HOW TO COMPLETE THIS TASK =>
Take from the records below each line that holds "worn".

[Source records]
========
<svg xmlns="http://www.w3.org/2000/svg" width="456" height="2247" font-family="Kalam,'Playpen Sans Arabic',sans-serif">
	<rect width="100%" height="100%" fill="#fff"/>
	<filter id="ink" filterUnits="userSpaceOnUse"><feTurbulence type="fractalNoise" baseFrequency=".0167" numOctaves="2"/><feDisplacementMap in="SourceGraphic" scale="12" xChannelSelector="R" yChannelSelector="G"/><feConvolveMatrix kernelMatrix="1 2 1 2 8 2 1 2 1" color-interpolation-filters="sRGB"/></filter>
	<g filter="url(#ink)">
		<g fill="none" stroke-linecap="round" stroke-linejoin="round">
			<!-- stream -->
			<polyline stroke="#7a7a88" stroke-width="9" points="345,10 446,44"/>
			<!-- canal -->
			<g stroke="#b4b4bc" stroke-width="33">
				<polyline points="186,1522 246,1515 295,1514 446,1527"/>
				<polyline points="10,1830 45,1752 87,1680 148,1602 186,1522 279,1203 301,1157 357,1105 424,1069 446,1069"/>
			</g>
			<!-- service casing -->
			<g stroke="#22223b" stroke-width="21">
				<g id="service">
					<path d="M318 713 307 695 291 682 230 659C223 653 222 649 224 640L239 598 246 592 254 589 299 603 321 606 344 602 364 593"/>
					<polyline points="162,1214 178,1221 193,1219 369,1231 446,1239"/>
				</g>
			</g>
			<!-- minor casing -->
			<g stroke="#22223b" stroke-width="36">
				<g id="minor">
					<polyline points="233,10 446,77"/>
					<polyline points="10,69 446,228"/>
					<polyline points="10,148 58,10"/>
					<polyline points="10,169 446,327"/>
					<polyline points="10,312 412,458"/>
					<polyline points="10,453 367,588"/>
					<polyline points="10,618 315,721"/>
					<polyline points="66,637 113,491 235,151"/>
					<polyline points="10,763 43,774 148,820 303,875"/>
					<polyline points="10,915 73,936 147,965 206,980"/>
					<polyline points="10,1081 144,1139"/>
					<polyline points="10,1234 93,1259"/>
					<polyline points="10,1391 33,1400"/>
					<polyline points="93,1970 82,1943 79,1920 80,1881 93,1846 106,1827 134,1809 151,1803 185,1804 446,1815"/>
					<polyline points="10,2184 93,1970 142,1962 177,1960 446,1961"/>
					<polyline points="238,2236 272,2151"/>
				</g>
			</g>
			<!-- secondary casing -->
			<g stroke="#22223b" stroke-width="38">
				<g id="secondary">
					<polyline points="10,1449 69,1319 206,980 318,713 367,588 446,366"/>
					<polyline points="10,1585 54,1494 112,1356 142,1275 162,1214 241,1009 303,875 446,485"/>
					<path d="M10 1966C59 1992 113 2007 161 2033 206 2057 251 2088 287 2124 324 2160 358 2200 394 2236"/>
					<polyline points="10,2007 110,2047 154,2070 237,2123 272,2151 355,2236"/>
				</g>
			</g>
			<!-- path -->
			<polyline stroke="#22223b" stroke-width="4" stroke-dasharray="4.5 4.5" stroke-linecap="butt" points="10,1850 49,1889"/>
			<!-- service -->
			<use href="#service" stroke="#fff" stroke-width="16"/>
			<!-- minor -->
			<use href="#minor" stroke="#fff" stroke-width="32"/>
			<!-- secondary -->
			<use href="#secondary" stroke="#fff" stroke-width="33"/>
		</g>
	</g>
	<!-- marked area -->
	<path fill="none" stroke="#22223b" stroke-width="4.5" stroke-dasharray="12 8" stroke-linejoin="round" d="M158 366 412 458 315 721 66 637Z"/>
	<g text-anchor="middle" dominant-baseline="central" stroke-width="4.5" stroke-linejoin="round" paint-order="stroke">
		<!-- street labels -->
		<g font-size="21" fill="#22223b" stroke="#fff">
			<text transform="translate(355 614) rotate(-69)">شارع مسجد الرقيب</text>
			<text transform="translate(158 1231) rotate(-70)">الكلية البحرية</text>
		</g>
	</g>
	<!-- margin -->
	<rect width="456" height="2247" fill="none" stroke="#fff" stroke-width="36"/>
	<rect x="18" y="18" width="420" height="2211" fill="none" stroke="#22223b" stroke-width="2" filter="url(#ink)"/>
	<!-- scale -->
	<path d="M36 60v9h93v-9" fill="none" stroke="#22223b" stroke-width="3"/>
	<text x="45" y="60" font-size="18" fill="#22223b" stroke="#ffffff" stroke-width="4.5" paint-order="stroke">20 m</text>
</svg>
========
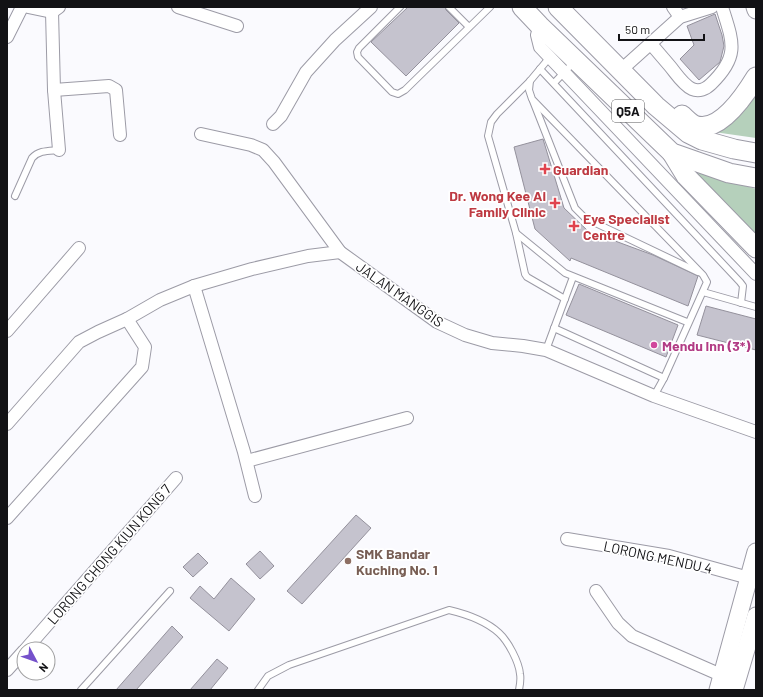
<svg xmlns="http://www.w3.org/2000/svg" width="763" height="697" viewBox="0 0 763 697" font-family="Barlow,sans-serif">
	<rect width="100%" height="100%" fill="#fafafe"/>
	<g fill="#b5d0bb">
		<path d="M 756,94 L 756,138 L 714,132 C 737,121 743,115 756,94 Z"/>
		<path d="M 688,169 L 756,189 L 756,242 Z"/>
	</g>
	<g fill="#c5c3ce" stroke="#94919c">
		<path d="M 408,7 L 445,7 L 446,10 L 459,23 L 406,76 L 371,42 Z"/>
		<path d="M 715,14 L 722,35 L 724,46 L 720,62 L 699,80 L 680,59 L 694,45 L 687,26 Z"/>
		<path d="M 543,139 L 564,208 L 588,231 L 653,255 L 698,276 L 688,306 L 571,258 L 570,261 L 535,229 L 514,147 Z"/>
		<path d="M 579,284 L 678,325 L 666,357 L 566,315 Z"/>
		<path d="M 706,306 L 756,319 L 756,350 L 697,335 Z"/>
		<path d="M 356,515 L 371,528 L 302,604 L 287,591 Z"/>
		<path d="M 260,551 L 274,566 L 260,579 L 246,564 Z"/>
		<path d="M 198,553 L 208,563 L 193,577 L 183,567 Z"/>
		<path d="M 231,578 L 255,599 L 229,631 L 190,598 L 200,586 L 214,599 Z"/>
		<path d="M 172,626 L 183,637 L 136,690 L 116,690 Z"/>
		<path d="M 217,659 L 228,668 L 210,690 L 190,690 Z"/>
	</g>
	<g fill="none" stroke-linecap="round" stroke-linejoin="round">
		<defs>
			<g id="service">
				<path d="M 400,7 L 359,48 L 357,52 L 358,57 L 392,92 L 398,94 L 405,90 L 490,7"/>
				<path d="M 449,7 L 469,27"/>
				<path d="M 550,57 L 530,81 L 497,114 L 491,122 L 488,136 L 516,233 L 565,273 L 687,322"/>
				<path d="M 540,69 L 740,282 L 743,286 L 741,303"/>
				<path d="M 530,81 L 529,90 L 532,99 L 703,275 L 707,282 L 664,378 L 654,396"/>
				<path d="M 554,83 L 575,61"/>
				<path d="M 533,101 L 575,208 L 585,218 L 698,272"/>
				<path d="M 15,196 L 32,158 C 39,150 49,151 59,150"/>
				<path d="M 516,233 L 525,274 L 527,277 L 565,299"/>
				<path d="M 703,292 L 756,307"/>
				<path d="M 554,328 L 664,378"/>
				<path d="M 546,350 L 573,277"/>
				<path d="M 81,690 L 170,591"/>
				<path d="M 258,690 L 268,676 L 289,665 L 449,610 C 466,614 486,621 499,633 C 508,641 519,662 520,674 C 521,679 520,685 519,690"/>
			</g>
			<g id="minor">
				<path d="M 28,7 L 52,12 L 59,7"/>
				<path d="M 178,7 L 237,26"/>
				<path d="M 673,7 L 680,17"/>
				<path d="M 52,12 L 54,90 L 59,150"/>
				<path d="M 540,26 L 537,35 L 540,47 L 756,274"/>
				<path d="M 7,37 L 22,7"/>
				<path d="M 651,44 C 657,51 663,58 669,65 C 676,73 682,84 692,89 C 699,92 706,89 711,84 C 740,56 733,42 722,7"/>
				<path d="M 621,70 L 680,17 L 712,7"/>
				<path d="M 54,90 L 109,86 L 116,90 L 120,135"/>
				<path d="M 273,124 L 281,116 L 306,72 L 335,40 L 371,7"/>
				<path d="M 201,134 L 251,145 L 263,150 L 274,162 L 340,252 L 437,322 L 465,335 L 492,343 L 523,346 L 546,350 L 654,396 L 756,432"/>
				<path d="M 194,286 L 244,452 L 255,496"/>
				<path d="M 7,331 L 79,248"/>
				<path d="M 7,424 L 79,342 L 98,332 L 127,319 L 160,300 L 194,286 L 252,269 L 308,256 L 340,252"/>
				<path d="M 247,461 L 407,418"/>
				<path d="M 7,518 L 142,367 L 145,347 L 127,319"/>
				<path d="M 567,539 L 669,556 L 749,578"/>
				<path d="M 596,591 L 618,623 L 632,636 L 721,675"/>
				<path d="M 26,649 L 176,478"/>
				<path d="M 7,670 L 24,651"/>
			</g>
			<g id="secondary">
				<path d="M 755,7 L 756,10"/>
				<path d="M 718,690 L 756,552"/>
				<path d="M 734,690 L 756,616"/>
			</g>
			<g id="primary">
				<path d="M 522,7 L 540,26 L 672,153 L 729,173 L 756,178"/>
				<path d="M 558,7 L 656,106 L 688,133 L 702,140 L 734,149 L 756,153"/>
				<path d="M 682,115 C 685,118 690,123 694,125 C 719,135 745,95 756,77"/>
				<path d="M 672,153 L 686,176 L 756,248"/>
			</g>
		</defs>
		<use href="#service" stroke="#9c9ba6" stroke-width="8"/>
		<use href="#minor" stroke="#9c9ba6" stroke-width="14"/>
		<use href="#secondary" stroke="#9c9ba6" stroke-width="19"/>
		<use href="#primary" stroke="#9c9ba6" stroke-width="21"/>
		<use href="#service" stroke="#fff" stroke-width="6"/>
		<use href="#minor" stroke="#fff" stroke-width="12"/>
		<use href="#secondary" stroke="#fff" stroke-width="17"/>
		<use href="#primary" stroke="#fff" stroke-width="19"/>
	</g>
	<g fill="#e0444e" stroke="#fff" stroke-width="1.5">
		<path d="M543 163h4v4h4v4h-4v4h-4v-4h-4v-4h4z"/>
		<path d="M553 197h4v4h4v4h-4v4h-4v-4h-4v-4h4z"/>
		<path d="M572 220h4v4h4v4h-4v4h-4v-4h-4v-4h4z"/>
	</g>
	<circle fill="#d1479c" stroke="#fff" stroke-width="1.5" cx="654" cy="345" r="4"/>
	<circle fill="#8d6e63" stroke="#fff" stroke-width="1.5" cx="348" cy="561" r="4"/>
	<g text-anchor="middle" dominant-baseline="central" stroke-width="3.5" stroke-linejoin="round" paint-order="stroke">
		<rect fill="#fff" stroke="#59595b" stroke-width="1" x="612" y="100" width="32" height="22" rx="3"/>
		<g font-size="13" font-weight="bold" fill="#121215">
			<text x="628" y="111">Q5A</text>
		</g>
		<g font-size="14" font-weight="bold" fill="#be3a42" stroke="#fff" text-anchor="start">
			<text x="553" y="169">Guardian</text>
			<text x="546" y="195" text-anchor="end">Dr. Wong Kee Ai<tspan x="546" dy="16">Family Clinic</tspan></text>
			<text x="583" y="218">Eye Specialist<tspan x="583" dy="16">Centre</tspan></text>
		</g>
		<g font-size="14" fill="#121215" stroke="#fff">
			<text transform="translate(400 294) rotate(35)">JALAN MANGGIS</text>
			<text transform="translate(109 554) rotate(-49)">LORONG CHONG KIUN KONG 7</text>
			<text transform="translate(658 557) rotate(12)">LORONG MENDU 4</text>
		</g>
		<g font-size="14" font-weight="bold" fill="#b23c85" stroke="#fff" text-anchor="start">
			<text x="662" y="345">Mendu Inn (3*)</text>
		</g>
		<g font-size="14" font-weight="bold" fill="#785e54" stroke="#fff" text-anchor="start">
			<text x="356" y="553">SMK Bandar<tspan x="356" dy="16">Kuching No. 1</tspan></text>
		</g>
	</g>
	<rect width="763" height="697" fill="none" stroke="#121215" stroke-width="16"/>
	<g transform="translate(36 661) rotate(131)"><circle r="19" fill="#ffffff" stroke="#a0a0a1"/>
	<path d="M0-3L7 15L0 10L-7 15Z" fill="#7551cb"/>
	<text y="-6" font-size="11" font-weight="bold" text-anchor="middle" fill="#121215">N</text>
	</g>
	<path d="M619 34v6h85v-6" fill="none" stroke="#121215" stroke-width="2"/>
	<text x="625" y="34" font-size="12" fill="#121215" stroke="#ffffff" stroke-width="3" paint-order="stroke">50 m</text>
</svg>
========
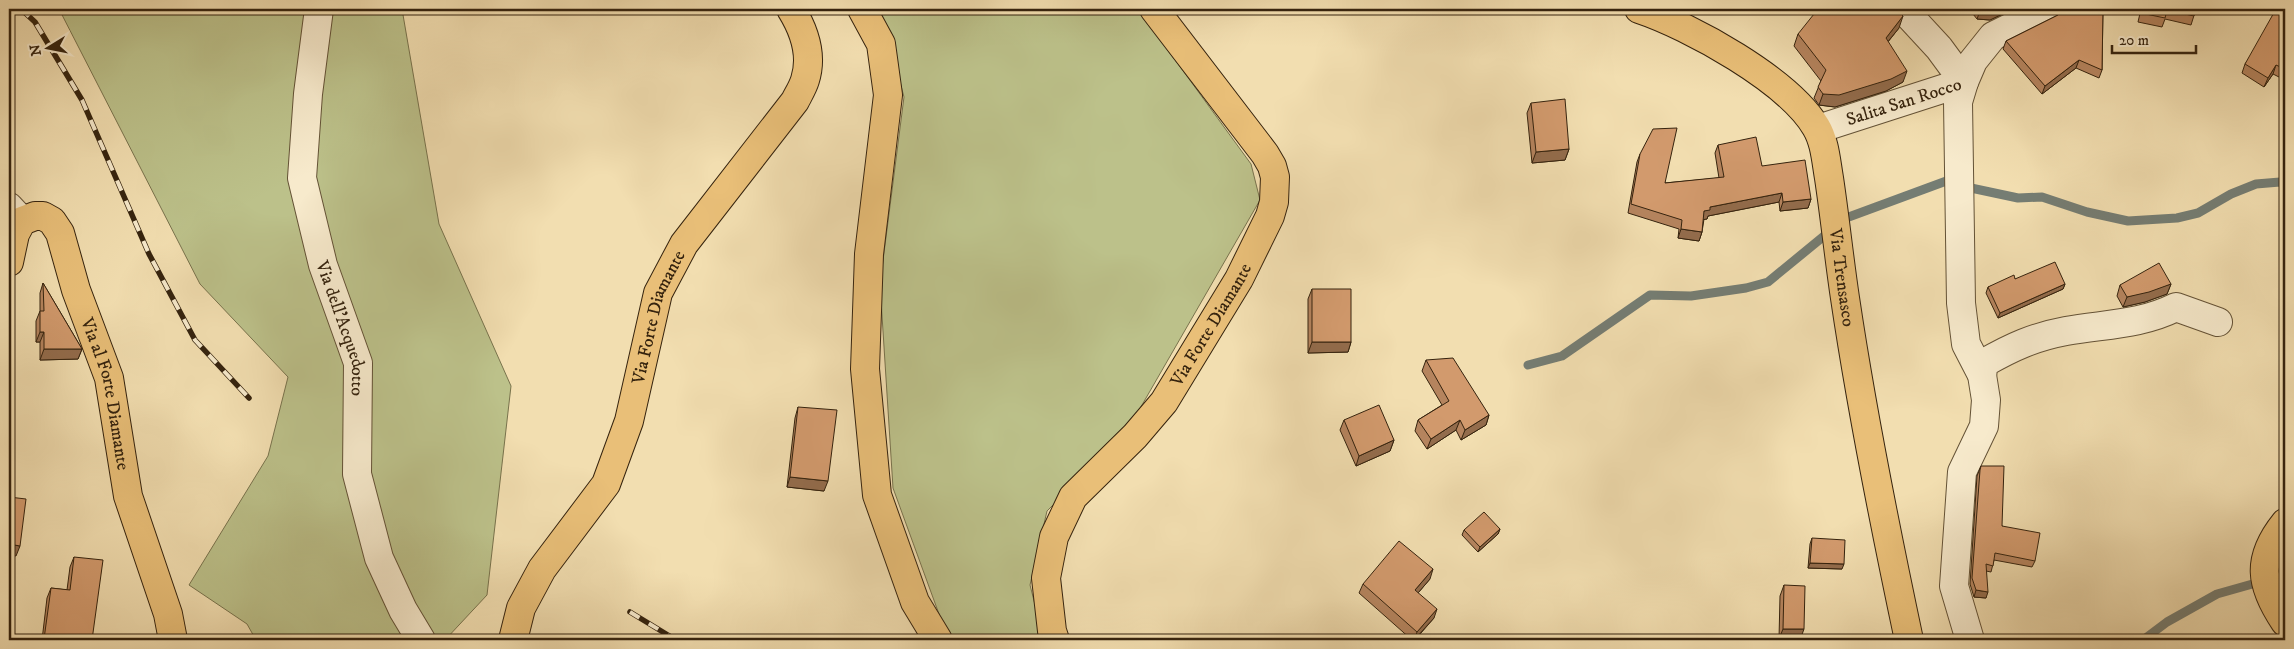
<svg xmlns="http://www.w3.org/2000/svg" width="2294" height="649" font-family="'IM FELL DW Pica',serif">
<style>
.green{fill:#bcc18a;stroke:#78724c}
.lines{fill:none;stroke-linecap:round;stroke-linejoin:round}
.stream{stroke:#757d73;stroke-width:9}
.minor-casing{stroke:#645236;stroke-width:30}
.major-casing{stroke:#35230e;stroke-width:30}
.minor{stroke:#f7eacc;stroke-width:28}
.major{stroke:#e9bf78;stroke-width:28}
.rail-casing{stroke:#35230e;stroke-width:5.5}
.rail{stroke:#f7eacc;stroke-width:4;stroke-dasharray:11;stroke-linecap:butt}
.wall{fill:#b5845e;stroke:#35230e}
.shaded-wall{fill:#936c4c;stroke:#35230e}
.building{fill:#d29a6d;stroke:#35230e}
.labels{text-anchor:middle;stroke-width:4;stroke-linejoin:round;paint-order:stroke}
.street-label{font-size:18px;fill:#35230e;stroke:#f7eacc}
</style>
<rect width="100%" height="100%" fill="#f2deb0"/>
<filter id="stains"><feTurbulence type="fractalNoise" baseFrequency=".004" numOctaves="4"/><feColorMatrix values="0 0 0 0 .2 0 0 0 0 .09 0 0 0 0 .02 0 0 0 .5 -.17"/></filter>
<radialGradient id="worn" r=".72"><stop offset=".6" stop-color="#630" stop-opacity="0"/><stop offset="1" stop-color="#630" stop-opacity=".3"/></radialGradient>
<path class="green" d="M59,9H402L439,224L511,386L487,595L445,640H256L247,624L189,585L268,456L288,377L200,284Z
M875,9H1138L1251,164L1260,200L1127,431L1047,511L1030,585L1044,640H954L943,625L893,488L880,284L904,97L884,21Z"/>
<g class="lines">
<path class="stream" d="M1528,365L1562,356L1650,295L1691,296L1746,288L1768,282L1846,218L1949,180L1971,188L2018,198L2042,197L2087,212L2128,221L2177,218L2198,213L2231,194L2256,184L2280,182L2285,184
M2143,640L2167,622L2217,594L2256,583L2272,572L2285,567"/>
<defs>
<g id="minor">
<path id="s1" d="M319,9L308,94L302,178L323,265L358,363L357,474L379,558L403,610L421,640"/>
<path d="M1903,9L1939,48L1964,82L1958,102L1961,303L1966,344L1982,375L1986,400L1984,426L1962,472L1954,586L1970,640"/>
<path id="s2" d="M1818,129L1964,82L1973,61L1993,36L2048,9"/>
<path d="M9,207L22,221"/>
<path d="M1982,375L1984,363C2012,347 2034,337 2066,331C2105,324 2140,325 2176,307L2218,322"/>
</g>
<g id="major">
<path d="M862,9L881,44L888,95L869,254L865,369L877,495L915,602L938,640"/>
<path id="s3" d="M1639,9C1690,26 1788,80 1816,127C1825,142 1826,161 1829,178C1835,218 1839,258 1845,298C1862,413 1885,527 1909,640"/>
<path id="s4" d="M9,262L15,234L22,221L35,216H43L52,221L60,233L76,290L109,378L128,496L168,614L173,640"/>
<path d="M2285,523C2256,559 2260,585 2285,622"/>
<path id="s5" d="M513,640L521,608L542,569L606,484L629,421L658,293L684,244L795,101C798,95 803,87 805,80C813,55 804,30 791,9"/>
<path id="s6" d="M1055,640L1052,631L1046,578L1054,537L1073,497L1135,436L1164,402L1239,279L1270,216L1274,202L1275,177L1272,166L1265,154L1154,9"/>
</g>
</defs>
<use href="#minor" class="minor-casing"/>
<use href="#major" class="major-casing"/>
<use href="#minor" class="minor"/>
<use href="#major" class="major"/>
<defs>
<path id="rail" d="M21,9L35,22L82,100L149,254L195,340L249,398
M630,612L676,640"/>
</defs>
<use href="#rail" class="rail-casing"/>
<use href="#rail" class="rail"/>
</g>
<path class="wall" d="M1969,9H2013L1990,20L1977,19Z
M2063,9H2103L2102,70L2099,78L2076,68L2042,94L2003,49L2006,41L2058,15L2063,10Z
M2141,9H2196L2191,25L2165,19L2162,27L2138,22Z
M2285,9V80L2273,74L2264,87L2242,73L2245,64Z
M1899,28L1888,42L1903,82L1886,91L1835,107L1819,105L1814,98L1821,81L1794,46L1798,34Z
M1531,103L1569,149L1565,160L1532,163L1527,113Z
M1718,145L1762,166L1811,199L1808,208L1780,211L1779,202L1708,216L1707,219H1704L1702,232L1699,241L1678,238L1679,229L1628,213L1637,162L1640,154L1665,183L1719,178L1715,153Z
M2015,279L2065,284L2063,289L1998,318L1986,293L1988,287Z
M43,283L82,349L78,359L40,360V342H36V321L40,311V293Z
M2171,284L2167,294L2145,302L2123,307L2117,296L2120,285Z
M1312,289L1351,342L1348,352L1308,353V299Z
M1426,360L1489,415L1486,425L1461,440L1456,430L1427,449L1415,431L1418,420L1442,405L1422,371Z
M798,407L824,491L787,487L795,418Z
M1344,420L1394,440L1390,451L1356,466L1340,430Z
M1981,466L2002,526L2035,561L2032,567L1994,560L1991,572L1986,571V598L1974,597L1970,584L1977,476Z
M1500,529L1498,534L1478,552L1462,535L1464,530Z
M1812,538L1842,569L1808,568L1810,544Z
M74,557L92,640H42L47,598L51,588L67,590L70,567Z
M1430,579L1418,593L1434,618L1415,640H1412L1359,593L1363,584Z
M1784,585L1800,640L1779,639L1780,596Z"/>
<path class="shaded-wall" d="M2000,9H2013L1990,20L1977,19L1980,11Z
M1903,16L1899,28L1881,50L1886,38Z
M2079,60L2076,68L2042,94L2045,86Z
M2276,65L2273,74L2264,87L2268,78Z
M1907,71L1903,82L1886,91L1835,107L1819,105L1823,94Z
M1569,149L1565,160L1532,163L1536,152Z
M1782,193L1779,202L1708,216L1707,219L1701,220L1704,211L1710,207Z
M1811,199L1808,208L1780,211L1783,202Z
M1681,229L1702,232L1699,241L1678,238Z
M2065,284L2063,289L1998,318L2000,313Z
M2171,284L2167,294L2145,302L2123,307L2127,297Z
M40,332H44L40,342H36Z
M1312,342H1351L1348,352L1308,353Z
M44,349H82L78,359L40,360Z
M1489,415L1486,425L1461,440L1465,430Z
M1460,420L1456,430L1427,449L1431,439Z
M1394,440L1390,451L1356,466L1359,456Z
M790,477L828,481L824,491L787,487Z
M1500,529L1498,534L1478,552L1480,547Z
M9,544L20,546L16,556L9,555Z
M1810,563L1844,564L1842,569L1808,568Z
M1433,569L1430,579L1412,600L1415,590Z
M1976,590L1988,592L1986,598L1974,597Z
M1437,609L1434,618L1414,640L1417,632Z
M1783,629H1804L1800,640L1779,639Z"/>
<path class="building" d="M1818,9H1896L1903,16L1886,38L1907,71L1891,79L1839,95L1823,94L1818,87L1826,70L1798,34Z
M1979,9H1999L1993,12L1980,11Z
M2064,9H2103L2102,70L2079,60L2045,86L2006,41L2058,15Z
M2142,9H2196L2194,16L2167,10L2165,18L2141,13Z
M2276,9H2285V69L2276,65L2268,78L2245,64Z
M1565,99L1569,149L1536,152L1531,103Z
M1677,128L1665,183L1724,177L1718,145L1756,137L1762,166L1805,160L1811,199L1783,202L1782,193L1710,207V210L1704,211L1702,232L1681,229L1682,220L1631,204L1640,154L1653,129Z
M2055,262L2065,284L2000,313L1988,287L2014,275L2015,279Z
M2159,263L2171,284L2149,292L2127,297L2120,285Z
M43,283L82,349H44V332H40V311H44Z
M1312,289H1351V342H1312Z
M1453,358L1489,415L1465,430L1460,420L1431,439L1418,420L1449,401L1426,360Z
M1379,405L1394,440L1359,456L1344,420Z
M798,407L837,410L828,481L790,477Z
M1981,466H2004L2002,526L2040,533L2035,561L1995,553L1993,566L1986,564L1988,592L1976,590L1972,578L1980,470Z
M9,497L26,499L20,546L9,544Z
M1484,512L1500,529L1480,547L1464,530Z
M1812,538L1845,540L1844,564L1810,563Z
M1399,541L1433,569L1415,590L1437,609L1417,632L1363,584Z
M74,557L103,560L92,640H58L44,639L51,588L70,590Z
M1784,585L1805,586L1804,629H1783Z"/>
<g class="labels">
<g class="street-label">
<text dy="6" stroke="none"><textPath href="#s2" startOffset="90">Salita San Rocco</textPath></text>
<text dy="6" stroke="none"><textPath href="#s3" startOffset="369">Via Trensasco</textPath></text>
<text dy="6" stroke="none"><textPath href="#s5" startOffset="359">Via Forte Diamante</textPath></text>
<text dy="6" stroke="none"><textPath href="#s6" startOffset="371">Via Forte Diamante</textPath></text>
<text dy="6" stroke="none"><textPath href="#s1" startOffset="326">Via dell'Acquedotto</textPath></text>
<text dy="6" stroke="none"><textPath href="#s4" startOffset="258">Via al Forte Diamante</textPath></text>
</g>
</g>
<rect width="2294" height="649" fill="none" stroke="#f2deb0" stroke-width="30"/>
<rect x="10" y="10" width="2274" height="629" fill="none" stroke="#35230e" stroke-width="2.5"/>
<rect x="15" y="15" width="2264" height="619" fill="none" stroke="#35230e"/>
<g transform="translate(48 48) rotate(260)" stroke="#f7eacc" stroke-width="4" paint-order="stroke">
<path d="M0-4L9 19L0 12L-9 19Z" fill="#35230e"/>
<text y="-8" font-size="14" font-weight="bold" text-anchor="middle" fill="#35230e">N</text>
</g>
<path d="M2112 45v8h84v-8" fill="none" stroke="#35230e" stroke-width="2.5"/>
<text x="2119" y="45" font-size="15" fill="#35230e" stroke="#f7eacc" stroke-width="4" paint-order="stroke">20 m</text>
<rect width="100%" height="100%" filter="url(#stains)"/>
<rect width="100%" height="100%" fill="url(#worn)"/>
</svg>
========
REPLY =>
<radialGradient id="worn" r=".72"><stop offset=".6" stop-color="#630" stop-opacity="0"/><stop offset="1" stop-color="#630" stop-opacity=".3"/></radialGradient>
<rect width="100%" height="100%" fill="url(#worn)"/>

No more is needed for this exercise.